Chris Martinez

Personal information
- Date of birth: December 25, 1970 (age 55)
- Place of birth: Parker, Colorado, United States
- Height: 6 ft 2 in (1.88 m)
- Position: Defender

College career
- Years: Team / Apps / (Gls)
- 1989–1992: Clemson Tigers

Senior career*
- Years: Team / Apps / (Gls)
- 1993–1997: Colorado Foxes
- 1994–1996: Wichita Wings (indoor) / 79 / (27)
- 1997–2001: Colorado Rapids / 108 / (0)
- 1999: → MLS Pro 40 (loan) / 3 / (0)

Managerial career
- 2018–2021: Sporting Kansas City II (assistant)
- 2022: Houston Dynamo (assistant)

= Chris Martinez (soccer) =

American soccer player

Chris Martinez is an American retired soccer defender who played professionally in the American Professional Soccer League, National Professional Soccer League and Major League Soccer.

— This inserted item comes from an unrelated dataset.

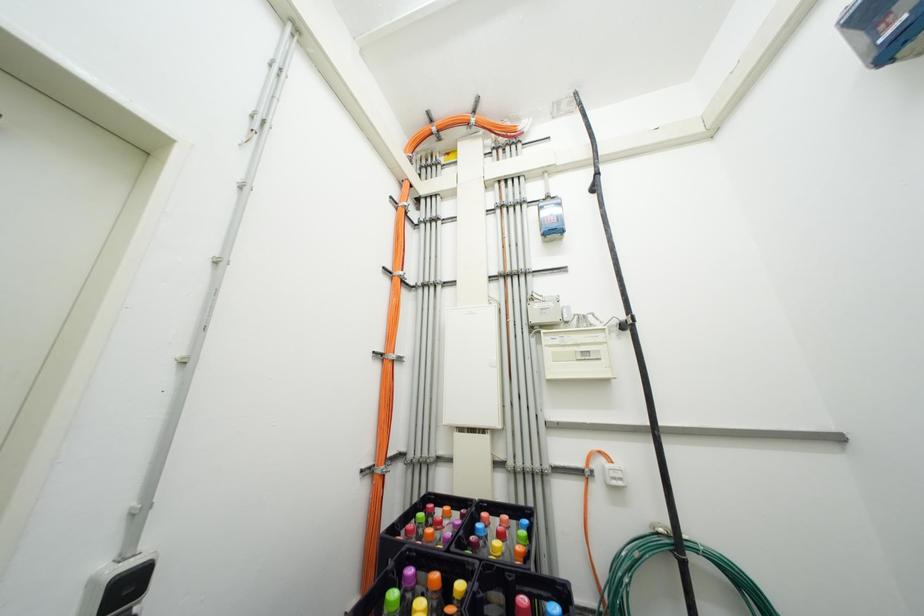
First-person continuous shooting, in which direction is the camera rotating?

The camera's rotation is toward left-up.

Martinez graduated from Ponderosa High School in Parker, Colorado. He attended Clemson University, where he played on the men's soccer team from 1989 to 1992. In June 1993, he signed with the Colorado Foxes of the American Professional Soccer League and was part of the Foxes championship team. He would play every season until called up to the Colorado Rapids in 1997. In October 1994, he signed with the Wichita Wings of the National Professional Soccer League. Martinez played two winter indoor seasons with the Wings. In June 1997, the Rapids called Martinez up from the Foxes. He remained with the Rapids through the 2001 season.

On 13 January 2022, Martinez joined Houston Dynamo as an assistant coach. After just 29 matches, he was fired on September 5.